Due-on-Sale Clause

A due-on-sale clause is the loan provision that may let the lender require payoff if the property is transferred without an approved assumption or other permitted exception.

A due-on-sale clause is the loan provision that may let the lender require payoff if the property is transferred without an approved assumption or another permitted exception.

Why It Matters

Due-on-sale clause matters because ownership transfer and mortgage transfer are not automatically the same thing. A borrower may be able to deed property to someone else, but that does not necessarily mean the lender must allow the existing loan to stay in place unchanged.

It also matters because borrowers sometimes hear about taking over a mortgage informally and assume title transfer alone is enough. The due-on-sale clause explains why lender rights still matter.

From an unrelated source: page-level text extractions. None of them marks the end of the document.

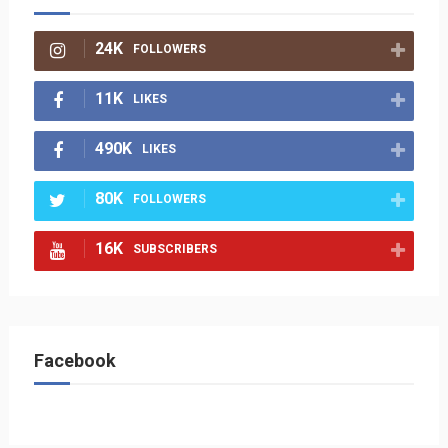
24K
FOLLOWERS
11K
LIKES
490K
LIKES
80K
FOLLOWERS
16K
SUBSCRIBERS
Facebook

Where It Appears in the Borrower Process

Borrowers encounter due-on-sale issues when selling, transferring, inheriting, or otherwise changing ownership of a property that still has a mortgage attached.

The term becomes practical when the parties are deciding whether the existing loan can stay in place, must be paid off, or can be formally assumed.

Practical Example

A homeowner wants to transfer the property to a buyer while leaving the existing mortgage in place. The lender’s rights under the due-on-sale clause become part of the decision about whether that transfer is workable.

How It Differs From Nearby Terms

Due-on-sale clause differs from Loan Assumption because a loan assumption is the approved transfer path, while the due-on-sale clause describes the lender’s right to demand payoff if transfer rules are not met.

It also differs from Deed because a deed transfers ownership rights in the property, while the due-on-sale clause governs lender rights tied to the mortgage when ownership changes.